The remiander when `2^39` is divided by 39 is:

To find the remainder when \( 2^{39} \) is divided by 39, we can use modular arithmetic and properties of exponents. ### Step-by-Step Solution: 1. **Express \( 2^{39} \) in a manageable form**: We can express \( 2^{39} \) as \( (2^9)^4 \times 2^3 \).
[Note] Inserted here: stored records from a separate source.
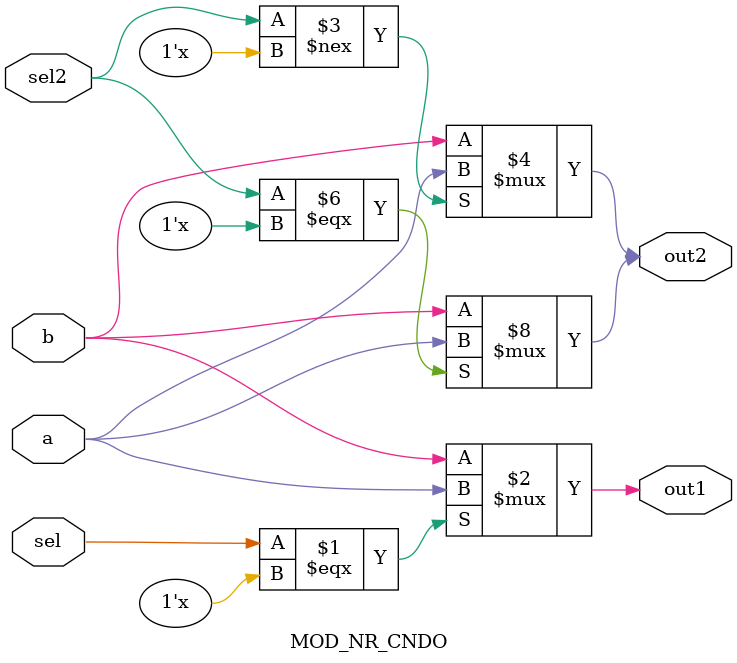
<source format=v>
module MOD_NR_CNDO (a, b, sel, sel2, out1, out2);
   input a;
   input b;
   input sel;
   input sel2;
   output out1;
   output reg out2;
   assign out1 = (sel === 1'bx) ? a : b;
   assign out2 = (sel2 !== 1'bz) ? a : b;
   always@*
   begin
      if(sel2 === 1'bz)
      out2 = a;
      else
      out2 = b;
   end
endmodule

</source>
This is based on the property of exponents that states \( a^{m+n} = a^m \times a^n \). \[ 2^{39} = (2^9)^4 \times 2^3 \] **Hint**: Break down the exponent into smaller parts that are easier to calculate. 2. **Calculate \( 2^9 \)**: First, we calculate \( 2^9 \): \[ 2^9 = 512 \] **Hint**: Use a calculator or compute \( 2^9 \) step by step (e.g., \( 2^3 = 8 \), \( 2^6 = 64 \), \( 2^9 = 64 \times 8 = 512 \)). 3. **Find \( 512 \mod 39 \)**: Now, we need to find the remainder when \( 512 \) is divided by \( 39 \): \[ 512 \div 39 \approx 13.128 \quad \text{(take the integer part, which is 13)} \] \[ 39 \times 13 = 507 \] \[ 512 - 507 = 5 \] So, \( 512 \mod 39 = 5 \). **Hint**: Use the formula \( a - b \times \text{(integer part of } (a/b)) \) to find the remainder. 4. **Substitute back into the expression**: Now substitute back into our expression: \[ 2^{39} \equiv (5^4) \times (2^3) \mod 39 \] **Hint**: Remember that \( a \equiv b \mod m \) means \( a \) and \( b \) leave the same remainder when divided by \( m \). 5. **Calculate \( 5^4 \)**: Now calculate \( 5^4 \): \[ 5^4 = 625 \] **Hint**: You can calculate \( 5^4 \) as \( (5^2)^2 = 25^2 = 625 \). 6. **Find \( 625 \mod 39 \)**: Now find the remainder when \( 625 \) is divided by \( 39 \): \[ 625 \div 39 \approx 16.025 \quad \text{(take the integer part, which is 16)} \] \[ 39 \times 16 = 624 \] \[ 625 - 624 = 1 \] So, \( 625 \mod 39 = 1 \). **Hint**: Again, use the same method as before to find the remainder. 7. **Combine results**: Now we need to multiply this result by \( 2^3 \): \[ 2^3 = 8 \] So we have: \[ (5^4 \mod 39) \times (2^3 \mod 39) \equiv 1 \times 8 \mod 39 \] \[ \equiv 8 \mod 39 \] **Hint**: When multiplying results under a modulus, you can simply multiply and then take the modulus of the product. ### Final Answer: The remainder when \( 2^{39} \) is divided by 39 is \( \boxed{8} \).